Vor einigen Wochen traf ich einen bekannten Mann. Als ehrenamtliche Begleiterin unterstützte ich die Familie vor 20 Jahren. Ich passte regelmäßig auf die Söhne auf. Damals war der Mann für zwei Jahre arbeitslos und übernahm die Sorgearbeit innerhalb der Familie. Das ging recht gut, weil seine Frau sogar einen gut bezahlten Job hatte. Damals sagte er mir mal, dass er dankbar für die Zeit mit seinen Kindern war. Erst jetzt würde er erst verstehen und nachvollziehen können, was die Fürsorgearbeit bedeutet. Als wir uns so unterhielten, nach vielen Jahren, erzählte er mir, dass die Kinder ausgezogen sind. Er hatte Tränen in den Augen - Es ist nicht leicht für mich, dass sie weg sind.
Als Yogalehrerin begegne ich vielen erschöpften Frauen, spüre ihre Härte sich selbst gegenüber und höre Sätze wie "Es liegt an mir" oder "Ich kriege das nicht gebacken". Diese Erschöpfung betrifft nicht nur Mütter; auch Frauen ohne Kinder scheinen mental oft übermäßige Lasten zu tragen.
Es scheint, dass viele berufstätige Frauen ihr Engagement und ihre Hingabe im Beruf zeigen, jedoch zurückhaltender in Bezug auf klare Forderungen an ihre Arbeitgeber sind. Es gibt Studien, die darüber berichten, dass Frauen im Vergleich zu ihren männlichen Arbeitskollegen auch mehr Einsatz zeigen müssen, um eine gute Position zu halten.
Genuss und Freude ohne Verdienstzwang
Ungewollt kinderlose Frauen, die meine Trauerbegleitung suchen, durchleben häufig eine tiefgreifende Sinnkrise, die schwer zu ertragen ist. Gedanken wie "Nicht mal das Natürlichste auf der Welt bekomme ich hin" werden oft geäußert, und die Frage nach der eigenen Existenzberechtigung steht im Raum. Diese Frauen finden ihre Bedeutung oft durch herausragende Leistungen und Engagement, sowohl im privaten als auch beruflichen Bereich. Hier teile ich einen für mich bedeutsamen Leitgedanken: Vielleicht sind wir auch hier, um unser selbst willen. Wir dürfen einfach zufrieden sein mit uns.

# # # # #

# [AUFGABEN]
1. Wie lange war der Mann, von dem der Lesetext zu Beginn erzählt, damals arbeitslos?
2. Nenne alle Sätze, die im Lesetext in Anführungszeichen stehen.
3. Gib aus dem Lesetext wortgetreu den Abschnitt wieder, der mit "Vor einigen Wochen" anfängt und bis einschließlich "sie weg sind." reicht.
Stütze dich dabei ausschließlich auf den Lesetext.

# [FOLGENDE DATEN]
# # # # #

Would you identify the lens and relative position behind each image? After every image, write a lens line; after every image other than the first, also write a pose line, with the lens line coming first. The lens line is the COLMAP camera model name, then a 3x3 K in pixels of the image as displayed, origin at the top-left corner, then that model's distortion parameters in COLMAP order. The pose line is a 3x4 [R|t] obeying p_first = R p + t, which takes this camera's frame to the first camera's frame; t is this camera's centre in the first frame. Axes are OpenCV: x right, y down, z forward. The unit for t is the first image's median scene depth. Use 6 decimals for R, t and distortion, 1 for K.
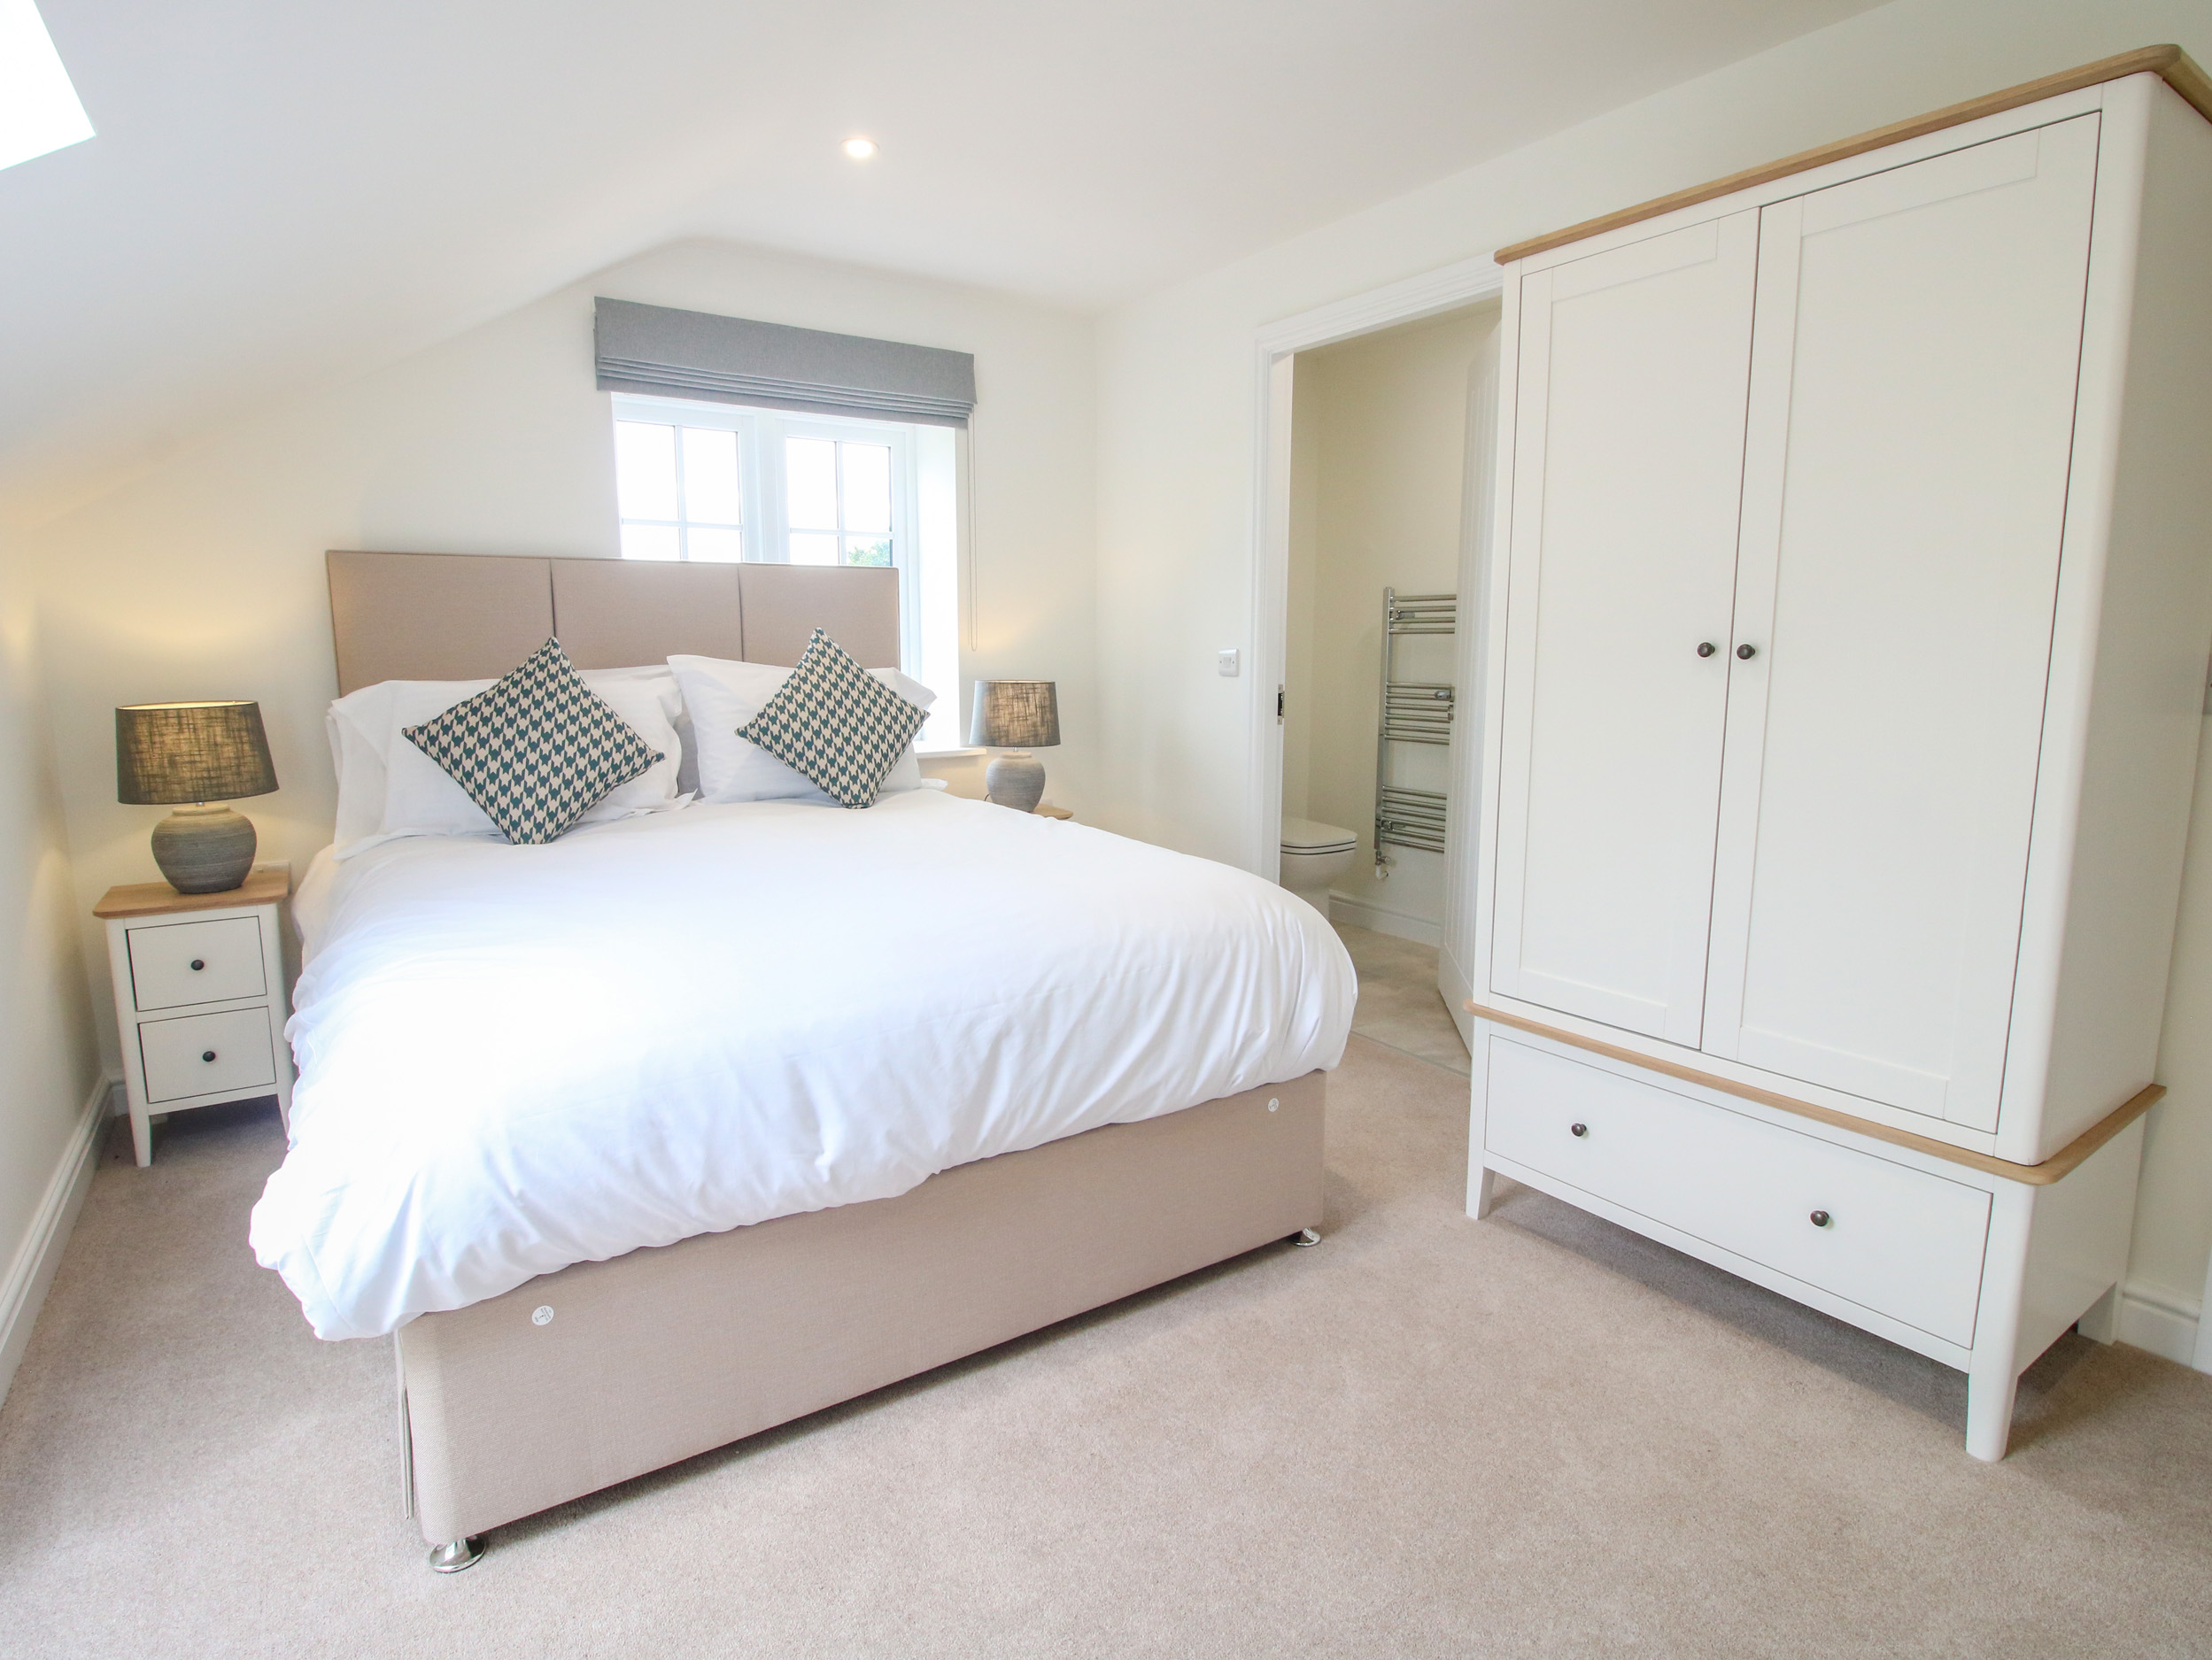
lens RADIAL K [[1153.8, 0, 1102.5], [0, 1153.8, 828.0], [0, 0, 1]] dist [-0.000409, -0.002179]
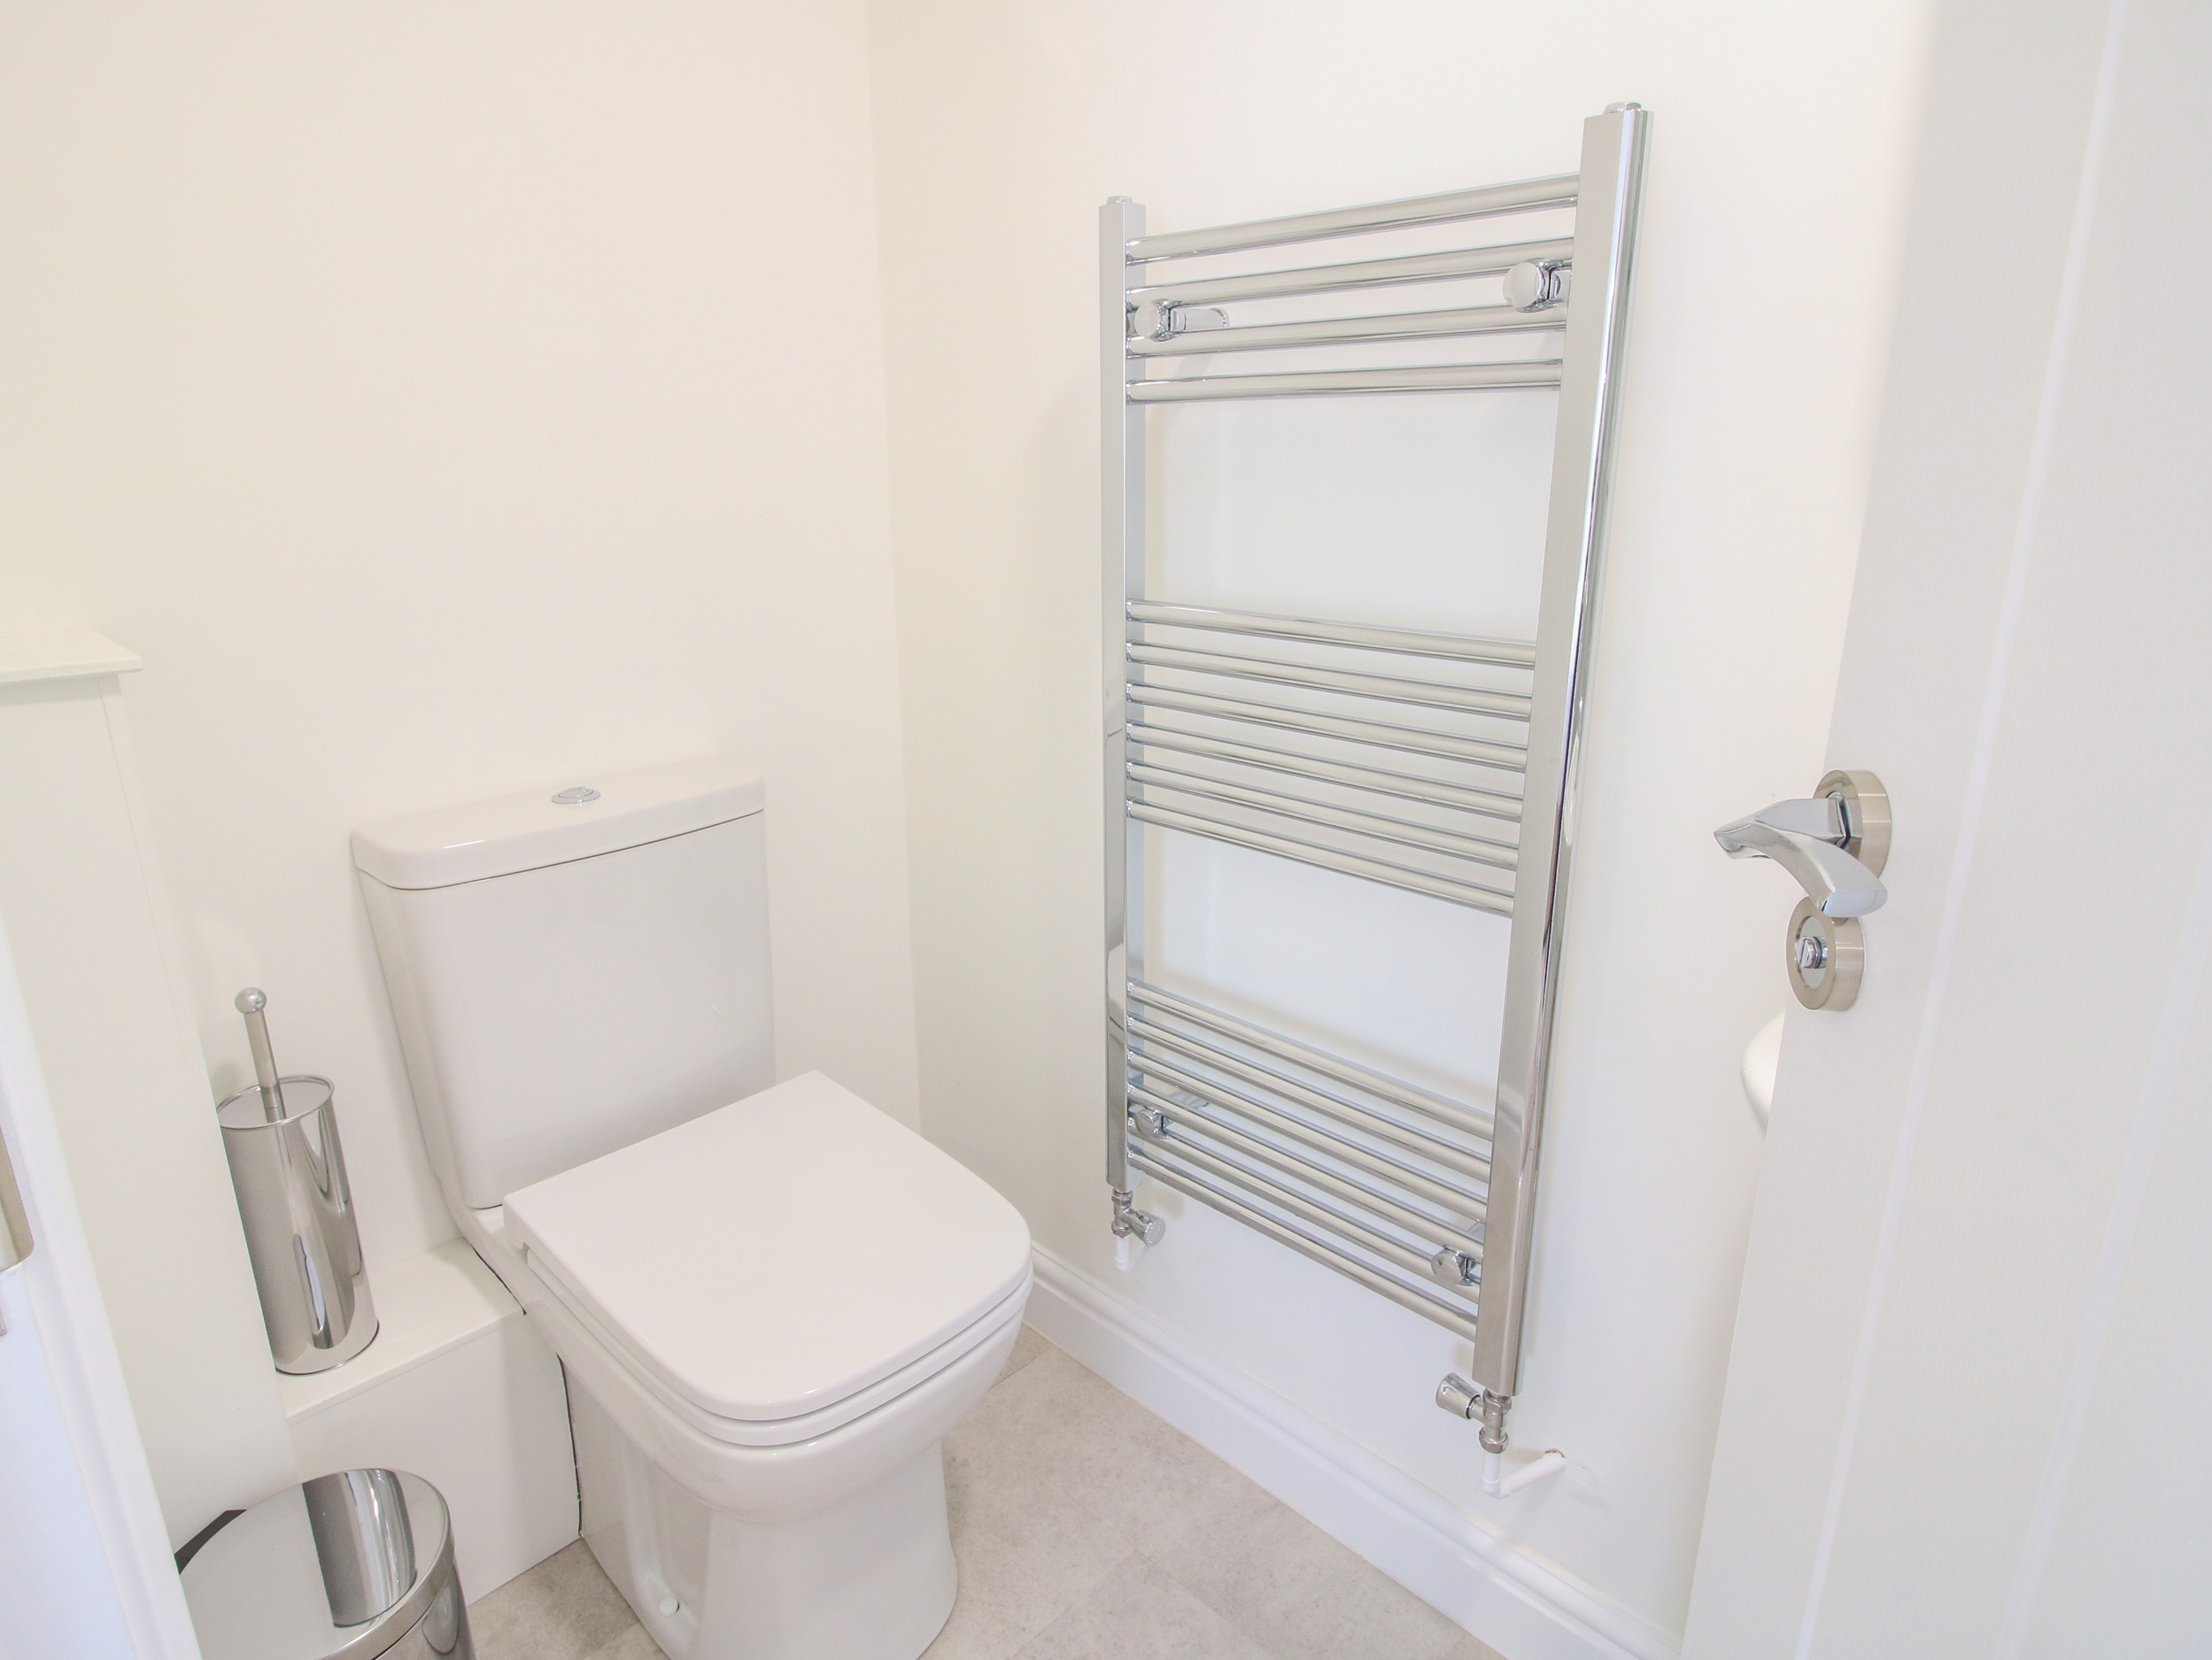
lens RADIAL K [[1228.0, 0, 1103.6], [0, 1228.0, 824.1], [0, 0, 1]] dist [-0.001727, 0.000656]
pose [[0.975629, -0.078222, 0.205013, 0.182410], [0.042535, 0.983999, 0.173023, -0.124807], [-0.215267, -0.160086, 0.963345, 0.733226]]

# # # # #

# [LÖSUNGEN]
1. Zwei Jahre.

2.
- Es liegt an mir
- Ich kriege das nicht gebacken
- Nicht mal das Natürlichste auf der Welt bekomme ich hin

3.
Vor einigen Wochen traf ich einen bekannten Mann. Als ehrenamtliche Begleiterin unterstützte ich die Familie vor 20 Jahren. Ich passte regelmäßig auf die Söhne auf. Damals war der Mann für zwei Jahre arbeitslos und übernahm die Sorgearbeit innerhalb der Familie. Das ging recht gut, weil seine Frau sogar einen gut bezahlten Job hatte. Damals sagte er mir mal, dass er dankbar für die Zeit mit seinen Kindern war. Erst jetzt würde er erst verstehen und nachvollziehen können, was die Fürsorgearbeit bedeutet. Als wir uns so unterhielten, nach vielen Jahren, erzählte er mir, dass die Kinder ausgezogen sind. Er hatte Tränen in den Augen - Es ist nicht leicht für mich, dass sie weg sind.